Russom had mixed feelings. “As a Christian, I felt I needed to forgive, but I was really happy he had been held accountable."
She was also relieved that he wouldn't be able to harm more children.
As is often the case, Russom could have easily fallen into drug addiction or other destructive behavior.
“It had the real potential to ruin my life. But I didn't let it. I chose to rise above it,” she said.
At 25, she’s now happily married and uses her experience to help other victims.
“I’m in a really good place now. I’m married to a great husband. I have a job I love. I’m emotional healthy.”
She’s administrative assistant to Estrella Fitch, CEO and founder of The Healing Journey, a nonprofit organization that offers support to victims of abuse.
Russom went through the healing program for a year. She now leads a support group, using her experiences to help other girls. She can relate to them.
“We have a feeling of solidarity. ‘Hey, me too.
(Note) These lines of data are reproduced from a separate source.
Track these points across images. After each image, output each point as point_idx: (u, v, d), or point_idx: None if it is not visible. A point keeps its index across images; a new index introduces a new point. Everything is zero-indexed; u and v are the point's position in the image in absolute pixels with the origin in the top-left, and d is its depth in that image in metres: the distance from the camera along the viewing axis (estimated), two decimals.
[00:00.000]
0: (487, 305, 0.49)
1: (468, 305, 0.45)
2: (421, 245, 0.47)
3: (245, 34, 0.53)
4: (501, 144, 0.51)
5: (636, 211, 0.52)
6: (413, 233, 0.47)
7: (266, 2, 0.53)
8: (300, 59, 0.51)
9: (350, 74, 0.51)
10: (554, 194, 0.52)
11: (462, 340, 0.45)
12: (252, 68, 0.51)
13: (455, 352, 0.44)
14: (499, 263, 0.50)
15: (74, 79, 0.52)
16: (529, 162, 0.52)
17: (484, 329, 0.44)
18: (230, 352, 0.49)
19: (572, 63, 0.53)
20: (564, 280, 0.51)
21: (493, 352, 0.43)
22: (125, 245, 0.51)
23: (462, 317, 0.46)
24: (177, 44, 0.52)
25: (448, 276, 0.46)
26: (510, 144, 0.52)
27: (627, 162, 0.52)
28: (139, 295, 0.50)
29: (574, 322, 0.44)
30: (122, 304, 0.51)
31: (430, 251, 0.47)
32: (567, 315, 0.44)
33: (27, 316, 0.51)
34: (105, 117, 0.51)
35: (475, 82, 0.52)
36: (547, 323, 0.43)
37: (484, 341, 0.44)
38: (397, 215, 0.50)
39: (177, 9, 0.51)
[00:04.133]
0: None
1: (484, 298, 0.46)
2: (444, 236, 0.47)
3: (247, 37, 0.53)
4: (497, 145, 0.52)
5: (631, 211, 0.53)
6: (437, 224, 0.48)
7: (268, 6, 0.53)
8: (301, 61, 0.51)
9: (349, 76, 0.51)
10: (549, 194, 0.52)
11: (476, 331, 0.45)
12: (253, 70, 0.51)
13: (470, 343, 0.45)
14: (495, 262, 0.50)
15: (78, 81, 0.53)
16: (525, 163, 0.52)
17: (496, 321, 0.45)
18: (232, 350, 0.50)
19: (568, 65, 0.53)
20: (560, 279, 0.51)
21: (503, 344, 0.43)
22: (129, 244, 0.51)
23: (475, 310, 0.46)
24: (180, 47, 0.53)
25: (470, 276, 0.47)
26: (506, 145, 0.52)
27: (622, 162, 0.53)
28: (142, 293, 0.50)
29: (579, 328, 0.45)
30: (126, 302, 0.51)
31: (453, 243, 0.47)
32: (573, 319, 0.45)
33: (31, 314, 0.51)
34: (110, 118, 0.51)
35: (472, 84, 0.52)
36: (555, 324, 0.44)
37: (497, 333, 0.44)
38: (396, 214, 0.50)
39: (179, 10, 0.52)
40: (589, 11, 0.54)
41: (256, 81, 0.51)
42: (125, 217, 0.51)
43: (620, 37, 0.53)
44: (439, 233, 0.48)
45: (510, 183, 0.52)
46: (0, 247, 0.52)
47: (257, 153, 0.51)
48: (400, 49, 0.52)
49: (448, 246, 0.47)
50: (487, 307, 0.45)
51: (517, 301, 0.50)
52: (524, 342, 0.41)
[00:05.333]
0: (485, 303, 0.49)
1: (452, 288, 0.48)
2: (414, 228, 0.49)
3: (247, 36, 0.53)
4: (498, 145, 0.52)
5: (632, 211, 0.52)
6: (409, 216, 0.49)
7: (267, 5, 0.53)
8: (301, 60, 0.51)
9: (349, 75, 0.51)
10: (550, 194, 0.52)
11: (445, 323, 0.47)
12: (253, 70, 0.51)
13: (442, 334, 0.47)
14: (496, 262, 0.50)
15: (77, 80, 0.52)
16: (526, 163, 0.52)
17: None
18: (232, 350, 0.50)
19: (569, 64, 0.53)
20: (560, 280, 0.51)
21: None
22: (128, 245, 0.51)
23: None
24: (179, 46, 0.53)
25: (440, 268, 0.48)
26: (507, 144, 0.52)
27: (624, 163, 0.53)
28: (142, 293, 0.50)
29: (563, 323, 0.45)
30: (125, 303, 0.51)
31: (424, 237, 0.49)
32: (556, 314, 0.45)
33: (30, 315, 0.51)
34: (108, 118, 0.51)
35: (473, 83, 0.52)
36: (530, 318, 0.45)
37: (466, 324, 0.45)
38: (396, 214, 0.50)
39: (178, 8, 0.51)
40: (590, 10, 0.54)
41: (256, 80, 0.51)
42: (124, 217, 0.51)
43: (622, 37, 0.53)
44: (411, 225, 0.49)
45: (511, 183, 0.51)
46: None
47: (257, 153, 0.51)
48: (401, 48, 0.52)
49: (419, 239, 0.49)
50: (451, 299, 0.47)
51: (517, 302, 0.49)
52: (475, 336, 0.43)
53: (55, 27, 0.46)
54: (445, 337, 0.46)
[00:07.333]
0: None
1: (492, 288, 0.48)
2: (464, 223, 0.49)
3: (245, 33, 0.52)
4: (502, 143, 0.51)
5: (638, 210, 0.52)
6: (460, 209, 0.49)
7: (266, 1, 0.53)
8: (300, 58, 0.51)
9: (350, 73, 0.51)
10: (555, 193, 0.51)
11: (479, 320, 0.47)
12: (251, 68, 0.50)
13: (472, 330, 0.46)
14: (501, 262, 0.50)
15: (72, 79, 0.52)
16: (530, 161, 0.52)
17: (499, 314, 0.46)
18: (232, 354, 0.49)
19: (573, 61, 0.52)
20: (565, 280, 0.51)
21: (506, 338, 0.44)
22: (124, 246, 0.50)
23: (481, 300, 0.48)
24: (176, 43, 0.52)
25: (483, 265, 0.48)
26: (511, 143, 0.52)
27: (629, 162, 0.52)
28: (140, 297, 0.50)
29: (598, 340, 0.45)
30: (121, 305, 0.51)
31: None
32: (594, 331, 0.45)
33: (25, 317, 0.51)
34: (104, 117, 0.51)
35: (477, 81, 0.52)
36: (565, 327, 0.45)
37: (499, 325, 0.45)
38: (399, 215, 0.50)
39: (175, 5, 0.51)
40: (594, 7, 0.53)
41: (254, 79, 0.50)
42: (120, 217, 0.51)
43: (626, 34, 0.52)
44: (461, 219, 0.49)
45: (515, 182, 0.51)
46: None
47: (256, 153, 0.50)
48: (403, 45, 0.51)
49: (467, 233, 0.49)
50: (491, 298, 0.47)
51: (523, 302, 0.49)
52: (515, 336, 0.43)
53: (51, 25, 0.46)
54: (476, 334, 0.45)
I’m not crazy. I’m not making it up. What you feel is normal. I can survive too. It’s not going to kill me. She went through the same thing.’”
Fitch met Russom when she became her victim advocate, a position she held for almost 11 years in the Yuma County Attorney’s Office.
She helped Russom and her mother understand their rights. During the trial, she offered them emotional support.
“She was my rock. She kept me sane,” Russom said.
By the time the trial was over, they had become friends.
In 2011, Fitch left the attorney’s office to start The Healing Journey to help victims heal after the trial.
“Women are so broken in the beginning,” Fitch said.
A victims fund allows up to $5,000 for counseling, but Fitch worried that victims did not have enough support once those funds ran out. The Healing Journey offers peer-support groups as well as classes and materials to all victims of sexual and physical abuse – men and women, children, tweens, teens and adults – in English and Spanish.
Funded by grants, the organization teaches life skills and “how to live without abuse and go on.”
The groups and classes are held at a local church. Fitch works out of her home office and is currently looking for donated office space.
“We've outgrown our resources. The numbers are exploding,” Fitch said, referring to the number of victims needing help.
The goal is to help those victims transform into survivors. Russom wants them to know that they can “survive because you are strong.”
Russom will perform the song “Brave” at the Domestic Violence Awareness Vigil Thursday at West Wetlands Park. She chose the song because of the “empowering” words.
“This vigil is different. Usually people mourn loss. This is an empowering vigil. We want people to know, you can get out,” Fitch said.
With the theme “Strength, Survive, Thrive,” the vigil is sponsored by the Yuma County Attorney’s Office, Yuma County Victim Rights Week Committee and The Healing Journey. It will start at 5:30 p.m. Attendees are encouraged to bring their own chair. Refreshments will be provided.